Background information
- Origin: Tarbes, France
- Genres: Pop; rock;
- Years active: 2004–present
- Label: Sony Music
- Members: Florent Dasque Jean-Noël Dasque Jean-Baptiste Labe Laurent Garnier Jérémie Plante Eyal Manu Aurousset Chacha Angela
- Past members: Pierre-Emmanuel Aurousset Sylvain Duthu Ernst Carree Mélissa Doya
- Website: bda-boulevarddesairs.com

= Boulevard des Airs =

French pop/rock group

Boulevard des Airs (Note: (/fr/), generally abbreviared as BdA or BDA) are a French pop/rock group formed in 2004. So far they have published six albums: Paris-Buenos Aires (2011), Les Appareuses trompences (2013), Bruxelles (2015), Je me dis que toi aussi (2018), Loin Des Yeux (2021), and Je rentre à la maison (2025).

* [Data listing]
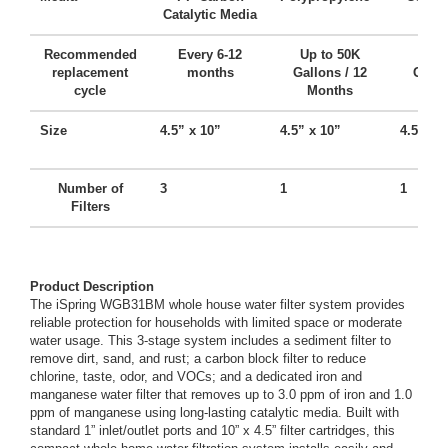
Catalytic Media
Ca
Recommended
Every 6-12
Up to 50K
Up t
replacement
months
Gallons / 12
Gallo
cycle
Months
Mo
Size
4.5” x 10”
4.5” x 10”
4.5” x 
Number of
3
1
1
Filters
Product Description
The iSpring WGB31BM whole house water filter system provides
reliable protection for households with limited space or moderate
water usage. This 3-stage system includes a sediment filter to
remove dirt, sand, and rust; a carbon block filter to reduce
chlorine, taste, odor, and VOCs; and a dedicated iron and
manganese water filter that removes up to 3.0 ppm of iron and 1.0
ppm of manganese using long-lasting catalytic media. Built with
standard 1” inlet/outlet ports and 10” x 4.5” filter cartridges, this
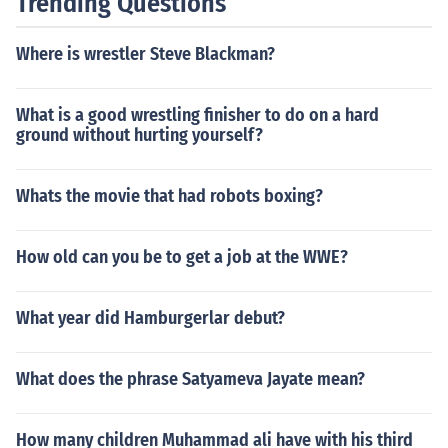
Trending Questions
Where is wrestler Steve Blackman?
What is a good wrestling finisher to do on a hard
ground without hurting yourself?
Whats the movie that had robots boxing?
How old can you be to get a job at the WWE?
What year did Hamburgerlar debut?
What does the phrase Satyameva Jayate mean?
How many children Muhammad ali have with his third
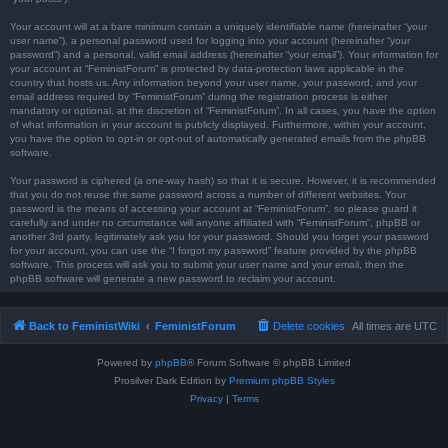
Your account will at a bare minimum contain a uniquely identifiable name (hereinafter “your
user name”), a personal password used for logging into your account (hereinafter “your
password”) and a personal, valid email address (hereinafter “your email”). Your information for
your account at “FeministForum” is protected by data-protection laws applicable in the
country that hosts us. Any information beyond your user name, your password, and your
email address required by “FeministForum” during the registration process is either
mandatory or optional, at the discretion of “FeministForum”. In all cases, you have the option
of what information in your account is publicly displayed. Furthermore, within your account,
you have the option to opt-in or opt-out of automatically generated emails from the phpBB
software.
Your password is ciphered (a one-way hash) so that it is secure. However, it is recommended
that you do not reuse the same password across a number of different websites. Your
password is the means of accessing your account at “FeministForum”, so please guard it
carefully and under no circumstance will anyone affiliated with “FeministForum”, phpBB or
another 3rd party, legitimately ask you for your password. Should you forget your password
for your account, you can use the “I forgot my password” feature provided by the phpBB
software. This process will ask you to submit your user name and your email, then the
phpBB software will generate a new password to reclaim your account.
Back to FeministWiki
FeministForum
Delete cookies
All times are
UTC
Powered by
phpBB
® Forum Software © phpBB Limited
Prosilver Dark Edition by
Premium phpBB Styles
Privacy
|
Terms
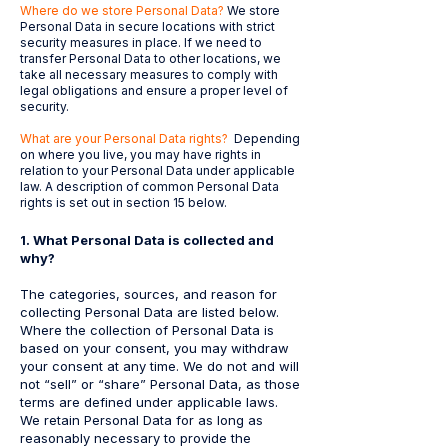
Where do we store Personal Data?
We store
Personal Data in secure locations with strict
security measures in place. If we need to
transfer Personal Data to other locations, we
take all necessary measures to comply with
legal obligations and ensure a proper level of
security.
What are your Personal Data rights?
Depending
on where you live, you may have rights in
relation to your Personal Data under applicable
law. A description of common Personal Data
rights is set out in section 15 below.
1. ​
What Personal Data is collected and
why?
The categories, sources, and reason for
collecting Personal Data are listed below.
Where the collection of Personal Data is
based on your consent, you may withdraw
your consent at any time. We do not and will
not “sell” or “share” Personal Data, as those
terms are defined under applicable laws.
We retain Personal Data for as long as
reasonably necessary to provide the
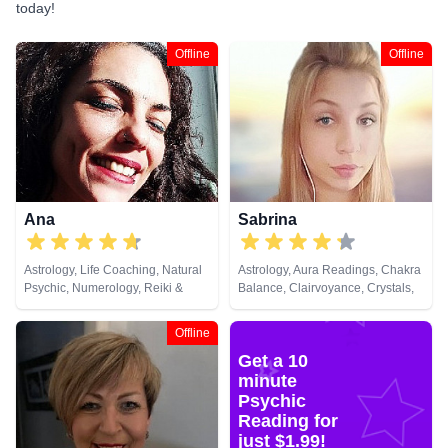
today!
Offline
Offline
Ana
Sabrina
Astrology, Life Coaching, Natural
Astrology, Aura Readings, Chakra
Psychic, Numerology, Reiki &
Balance, Clairvoyance, Crystals,
Spiritual Healing, Tarot Cards
Dream Analysis, Life Coaching,
Past Lives, Remote Viewing, Tarot
Offline
Cards
Get a 10
minute
Psychic
Reading for
just $1.99!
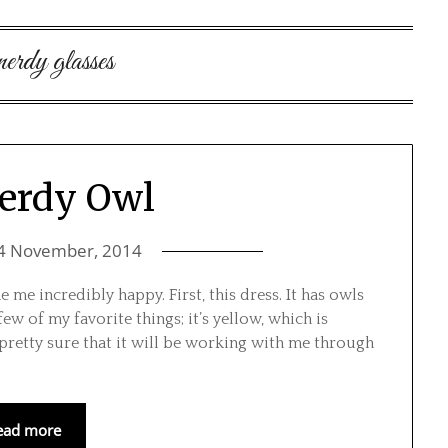
nerdy glasses
erdy Owl
4 November, 2014
 me incredibly happy. First, this dress. It has owls
few of my favorite things; it’s yellow, which is
pretty sure that it will be working with me through
ead more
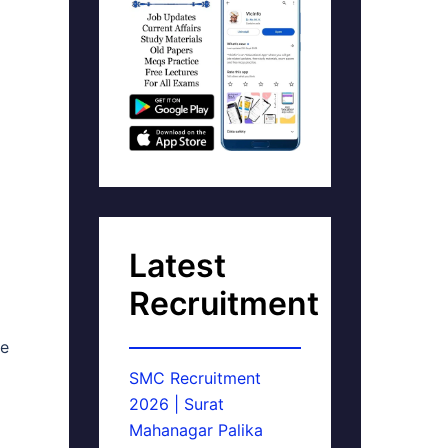
Latest
Recruitment
ne
SMC Recruitment
2026 | Surat
Mahanagar Palika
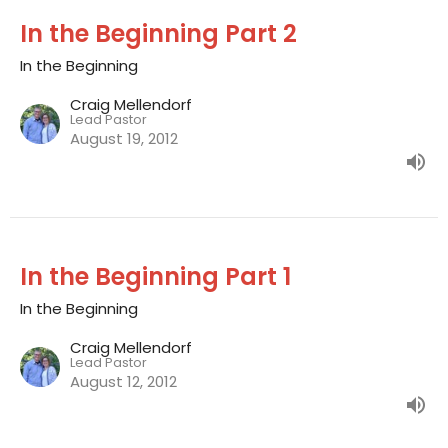
In the Beginning Part 2
In the Beginning
Craig Mellendorf
Lead Pastor
August 19, 2012
In the Beginning Part 1
In the Beginning
Craig Mellendorf
Lead Pastor
August 12, 2012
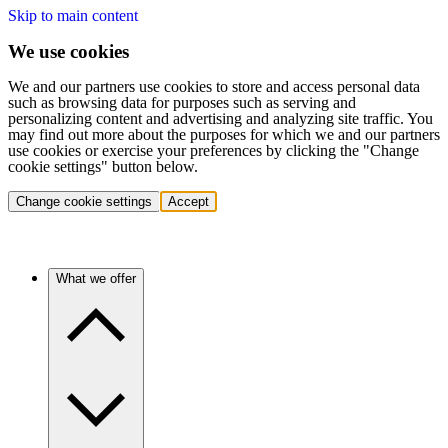
Skip to main content
We use cookies
We and our partners use cookies to store and access personal data
such as browsing data for purposes such as serving and
personalizing content and advertising and analyzing site traffic. You
may find out more about the purposes for which we and our partners
use cookies or exercise your preferences by clicking the "Change
cookie settings" button below.
Change cookie settings
Accept
What we offer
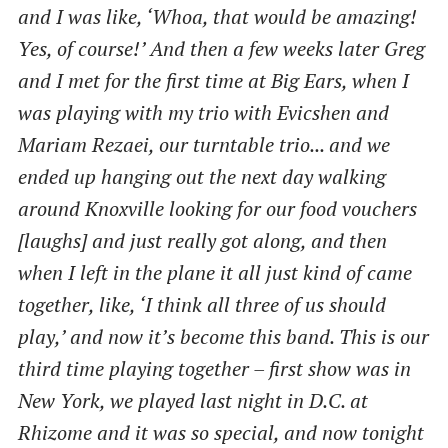
and I was like, ‘Whoa, that would be amazing!
Yes, of course!’ And then a few weeks later Greg
and I met for the first time at Big Ears, when I
was playing with my trio with Evicshen and
Mariam Rezaei, our turntable trio... and we
ended up hanging out the next day walking
around Knoxville looking for our food vouchers
[laughs] and just really got along, and then
when I left in the plane it all just kind of came
together, like, ‘I think all three of us should
play,’ and now it’s become this band. This is our
third time playing together – first show was in
New York, we played last night in D.C. at
Rhizome and it was so special, and now tonight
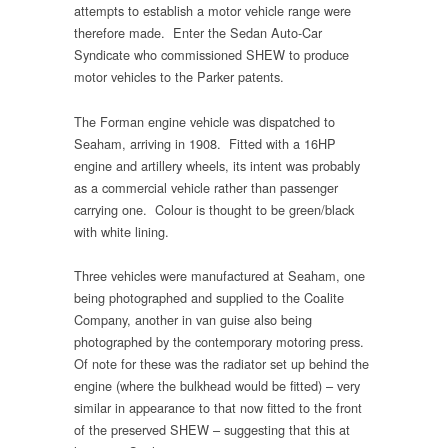
attempts to establish a motor vehicle range were
therefore made. Enter the Sedan Auto-Car
Syndicate who commissioned SHEW to produce
motor vehicles to the Parker patents.
The Forman engine vehicle was dispatched to
Seaham, arriving in 1908. Fitted with a 16HP
engine and artillery wheels, its intent was probably
as a commercial vehicle rather than passenger
carrying one. Colour is thought to be green/black
with white lining.
Three vehicles were manufactured at Seaham, one
being photographed and supplied to the Coalite
Company, another in van guise also being
photographed by the contemporary motoring press.
Of note for these was the radiator set up behind the
engine (where the bulkhead would be fitted) – very
similar in appearance to that now fitted to the front
of the preserved SHEW – suggesting that this at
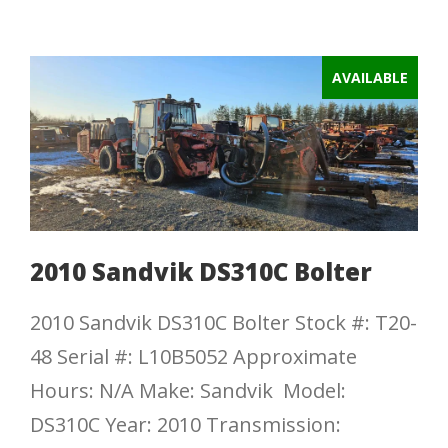
AVAILABLE
2010 Sandvik DS310C Bolter
2010 Sandvik DS310C Bolter Stock #: T20-
48 Serial #: L10B5052 Approximate
Hours: N/A Make: Sandvik Model:
DS310C Year: 2010 Transmission:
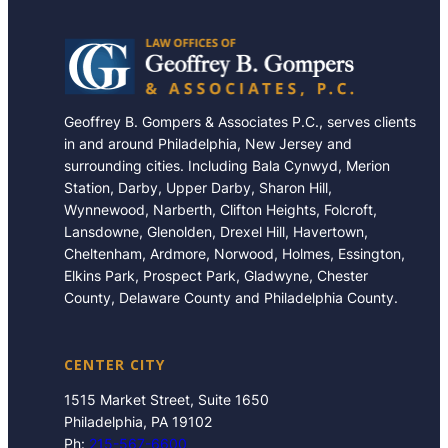
Geoffrey B. Gompers & Associates P.C., serves clients
in and around Philadelphia, New Jersey and
surrounding cities. Including Bala Cynwyd, Merion
Station, Darby, Upper Darby, Sharon Hill,
Wynnewood, Narberth, Clifton Heights, Folcroft,
Lansdowne, Glenolden, Drexel Hill, Havertown,
Cheltenham, Ardmore, Norwood, Holmes, Essington,
Elkins Park, Prospect Park, Gladwyne, Chester
County, Delaware County and Philadelphia County.
CENTER CITY
1515 Market Street, Suite 1650
Philadelphia, PA 19102
Ph:
215-567-6600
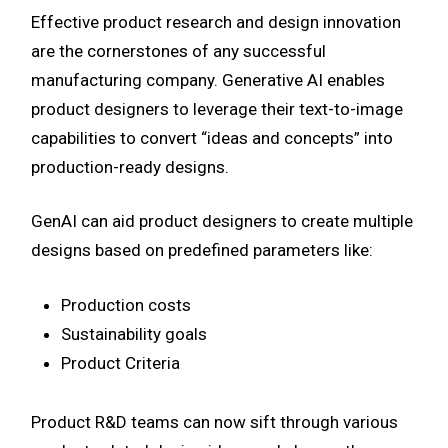
Effective product research and design innovation
are the cornerstones of any successful
manufacturing company. Generative AI enables
product designers to leverage their text-to-image
capabilities to convert “ideas and concepts” into
production-ready designs.
GenAI can aid product designers to create multiple
designs based on predefined parameters like:
Production costs
Sustainability goals
Product Criteria
Product R&D teams can now sift through various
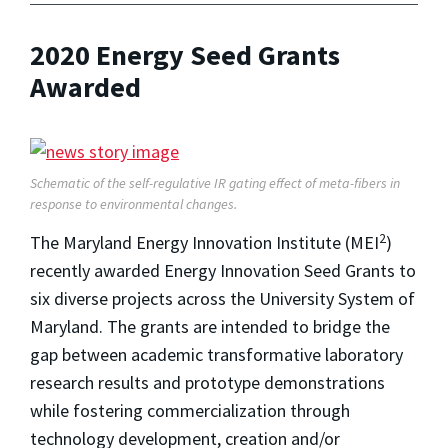
2020 Energy Seed Grants
Awarded
Schematic of the self-regulative IR gating effect of meta-fibers in
response to environmental changes.
2
The Maryland Energy Innovation Institute (MEI
)
recently awarded Energy Innovation Seed Grants to
six diverse projects across the University System of
Maryland. The grants are intended to bridge the
gap between academic transformative laboratory
research results and prototype demonstrations
while fostering commercialization through
technology development, creation and/or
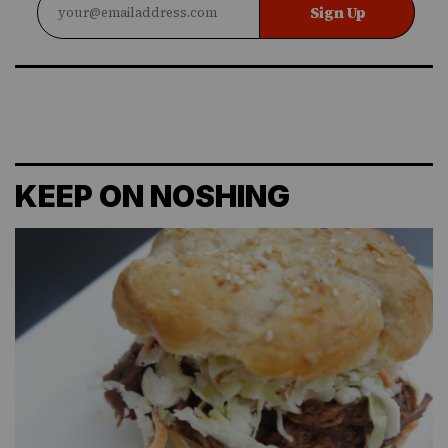
Sign Up
KEEP ON NOSHING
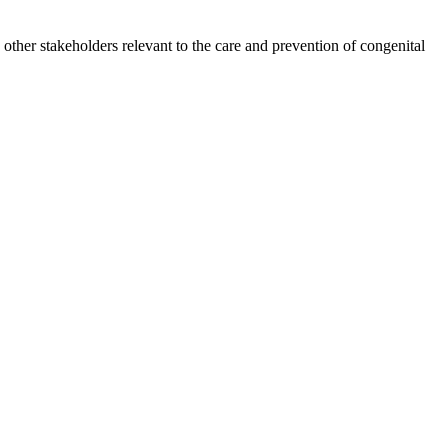
other stakeholders relevant to the care and prevention of congenital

* [Task goal]
Give everything from "Background information" down to "la maison (2025)." in the Boulevard des Airs profile again, and switch "Tarbes" to "Toulouse".

* [Finished task]
Background information
- Origin: Toulouse, France
- Genres: Pop; rock;
- Years active: 2004–present
- Label: Sony Music
- Members: Florent Dasque Jean-Noël Dasque Jean-Baptiste Labe Laurent Garnier Jérémie Plante Eyal Manu Aurousset Chacha Angela
- Past members: Pierre-Emmanuel Aurousset Sylvain Duthu Ernst Carree Mélissa Doya
- Website: bda-boulevarddesairs.com

= Boulevard des Airs =

French pop/rock group

Boulevard des Airs (Note: (/fr/), generally abbreviared as BdA or BDA) are a French pop/rock group formed in 2004. So far they have published six albums: Paris-Buenos Aires (2011), Les Appareuses trompences (2013), Bruxelles (2015), Je me dis que toi aussi (2018), Loin Des Yeux (2021), and Je rentre à la maison (2025).